Why have the commentators posed that question at all if everything was golden with American players?

Your counter-argument about numbers of slams is answered in this way: do you think Roddick wants his career to end with only one slam? If the answer is "no," then we have to question WHY he has suffered--and i'm not really buying the:



..statement, as Sampras was fast being considered that while playing, but it never stopped Agassi from winning more than a single slam during that period.

So again, what is the problem with American male players (combining all aforementioned charges)?




Want to know the problem? Since 2005, it has been the Nadal and Federer show, still running. Do you know what it took for them to get knocked out? It took Federer getting mono in 2008, an onfire Safin in 2005, and Tsonga playing some of the best tennis of his life in 2008.

jamesblakefan#1
06-21-2009, 11:27 AM
You are missing the OP's charge and developing points relevant to the OP: Why are the American men lacking passion--and as others added--talent and results?

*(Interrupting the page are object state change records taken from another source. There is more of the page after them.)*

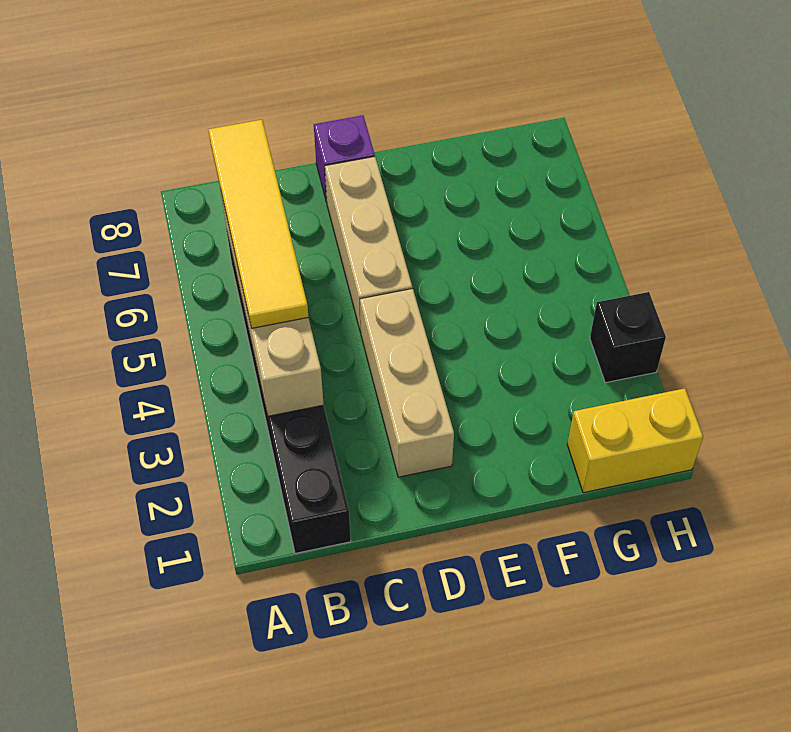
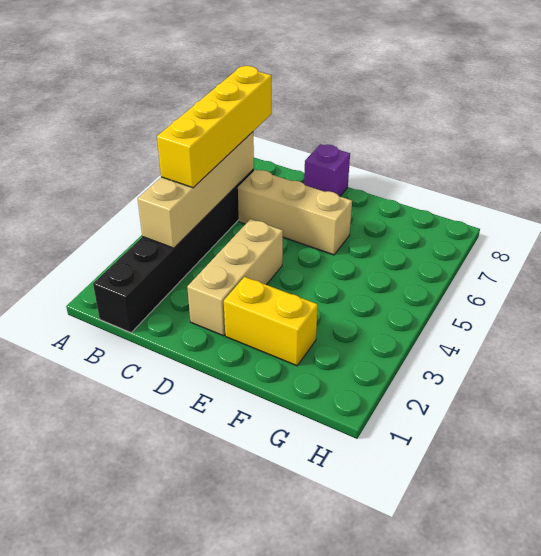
yellow 1x4 tile [208,120,308,329] -> yellow 1x4 brick [157,66,271,188]
tan 1x3 brick [325,157,412,333] -> tan 1x3 brick turned to [238,169,352,255]
yellow 1x2 brick [567,388,703,493] -> yellow 1x2 brick moved to [224,277,318,366]
black 1x1 brick [590,292,666,383] -> none

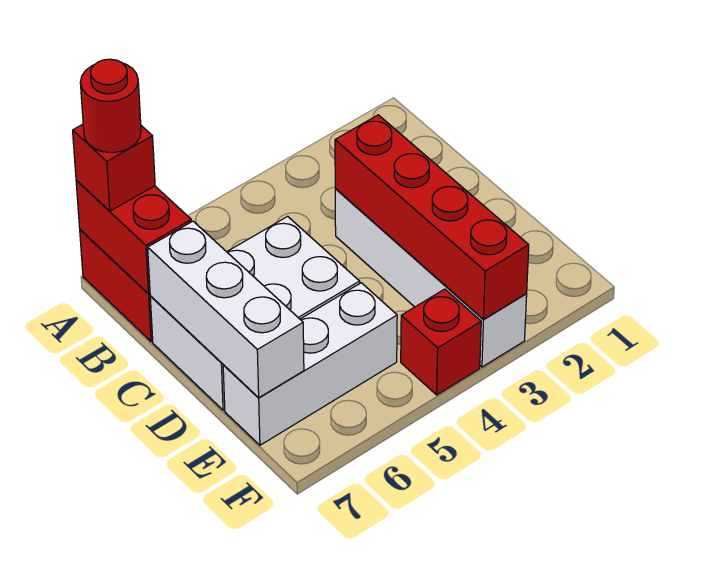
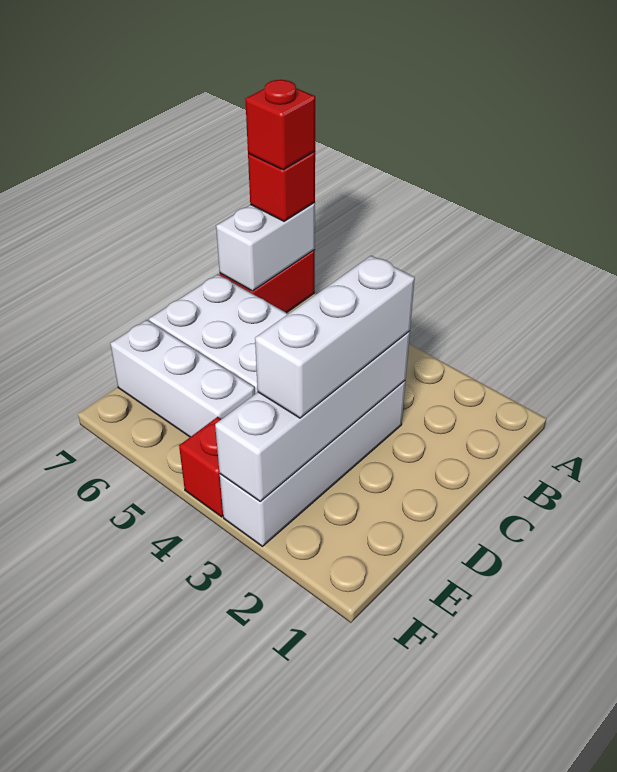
red 1x2 brick [76,181,191,294] -> white 1x2 brick [216,203,315,291]
red 1x1 round brick [80,59,141,153] -> red 1x1 brick [245,80,315,170]
red 1x4 brick [335,115,529,319] -> white 1x4 brick [215,331,410,502]
white 1x3 brick [148,221,304,398] -> white 1x3 brick moved to [255,256,415,418]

I think it's short sighted to think that passion = slams. To say Fed only wins b/c he's the most passionate, and not b/c of his supreme talent for the game is wrong. You don't think that the guys fighting to stay in the top 100 and make the main draws of slams have the same passion for the game as the Federers and Samprases of the world? It's not just passion that brings success. I could see saying "Oh, I'd like to see more passion from the Americans" But equating lack of passion to a lack of results and slams is not right. Passion does not equal slams. It helps, but is not the sole factor or even a major factor.

THUNDERVOLLEY
06-21-2009, 05:47 PM
I think it's short sighted to think that passion = slams. To say Fed only wins b/c he's the most passionate, and not b/c of his supreme talent for the game is wrong. You don't think that the guys fighting to stay in the top 100 and make the main draws of slams have the same passion for the game as the Federers and Samprases of the world? It's not just passion that brings success. I could see saying "Oh, I'd like to see more passion from the Americans" But equating lack of passion to a lack of results and slams is not right. Passion does not equal slams. It helps, but is not the sole factor or even a major factor.

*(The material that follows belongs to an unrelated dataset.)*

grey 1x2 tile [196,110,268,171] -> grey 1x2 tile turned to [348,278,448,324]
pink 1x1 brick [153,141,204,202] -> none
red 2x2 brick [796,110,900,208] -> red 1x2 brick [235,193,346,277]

If you remember, I commented often on the talent factor in this thread when talking about past players, because I also realize a special talent (not just hard work alone--as mentioned earlier) is required to rise above the rest.

There is something to be said about history's most talented male players and their passion compared to those not on their level. One could argue that once a player knows what it means to have special talent enhanced ability, that knowledge only increases the passion--the thrill of pitting that talent against all comers, knowing that he has the "goods" to accomplish much, particularly at the slams--inarguably, the driving goal of tennis careers.

Others appear not to share that talent/passion, and it shows in the American male players, who only continue to make commentators fans, et al, repeatedly ask this question, because there is a problem--and no, existing in Federer's era cannot be the culprit, as the Sampras example (previous post) proves.

Leublu tennis
06-22-2009, 01:08 AM
I don't understand this concept of a player using his "talent" to win matches...There is not such thing as a natural talent to play tennis. The talent is a result of the work he has put in off court...Nobody is born with a gift to play tennis...Its something that is worked on for long hours and honed overtime...

Well, I don't agree with you. I think all great athletes are born that way. Yes, you can go to the court for hours every day, hire a great coach but, if you haven't got it, you haven't got it and there is nothing you can do about it. I take one thing back. All talented athletes have to start training very early. Look how many begin tennis at 4, 5, or 6 years of age. But thats so that they can develop the skills that they will need later on in life.

THUNDERVOLLEY
06-22-2009, 09:28 AM
Well, Blake crashes again, and once again, Patrick McEnroe had a ready storehouse of excuses for his fellow American, when the real reason is one no one will ever approach on air.